(Dataset entries)
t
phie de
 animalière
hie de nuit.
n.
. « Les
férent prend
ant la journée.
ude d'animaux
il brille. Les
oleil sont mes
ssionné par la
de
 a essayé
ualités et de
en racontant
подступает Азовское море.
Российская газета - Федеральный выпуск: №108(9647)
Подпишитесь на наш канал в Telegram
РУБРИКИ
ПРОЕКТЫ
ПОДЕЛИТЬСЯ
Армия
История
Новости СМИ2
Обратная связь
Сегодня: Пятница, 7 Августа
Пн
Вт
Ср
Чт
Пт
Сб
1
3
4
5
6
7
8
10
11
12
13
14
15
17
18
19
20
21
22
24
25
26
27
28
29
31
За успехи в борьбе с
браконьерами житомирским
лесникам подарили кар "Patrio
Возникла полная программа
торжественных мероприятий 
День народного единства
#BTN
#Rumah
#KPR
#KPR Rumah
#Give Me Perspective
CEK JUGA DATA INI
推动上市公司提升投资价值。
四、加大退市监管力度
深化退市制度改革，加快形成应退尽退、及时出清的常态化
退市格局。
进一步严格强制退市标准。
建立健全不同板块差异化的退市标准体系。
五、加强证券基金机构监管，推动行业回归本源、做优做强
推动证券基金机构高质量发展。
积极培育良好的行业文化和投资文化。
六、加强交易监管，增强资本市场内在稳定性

# About this exercise:
Having read the entries above, restate them all word for word.

# Answer to the exercise:
t
phie de
 animalière
hie de nuit.
n.
. « Les
férent prend
ant la journée.
ude d'animaux
il brille. Les
oleil sont mes
ssionné par la
de
 a essayé
ualités et de
en racontant
подступает Азовское море.
Российская газета - Федеральный выпуск: №108(9647)
Подпишитесь на наш канал в Telegram
РУБРИКИ
ПРОЕКТЫ
ПОДЕЛИТЬСЯ
Армия
История
Новости СМИ2
Обратная связь
Сегодня: Пятница, 7 Августа
Пн
Вт
Ср
Чт
Пт
Сб
1
3
4
5
6
7
8
10
11
12
13
14
15
17
18
19
20
21
22
24
25
26
27
28
29
31
За успехи в борьбе с
браконьерами житомирским
лесникам подарили кар "Patrio
Возникла полная программа
торжественных мероприятий 
День народного единства
#BTN
#Rumah
#KPR
#KPR Rumah
#Give Me Perspective
CEK JUGA DATA INI
推动上市公司提升投资价值。
四、加大退市监管力度
深化退市制度改革，加快形成应退尽退、及时出清的常态化
退市格局。
进一步严格强制退市标准。
建立健全不同板块差异化的退市标准体系。
五、加强证券基金机构监管，推动行业回归本源、做优做强
推动证券基金机构高质量发展。
积极培育良好的行业文化和投资文化。
六、加强交易监管，增强资本市场内在稳定性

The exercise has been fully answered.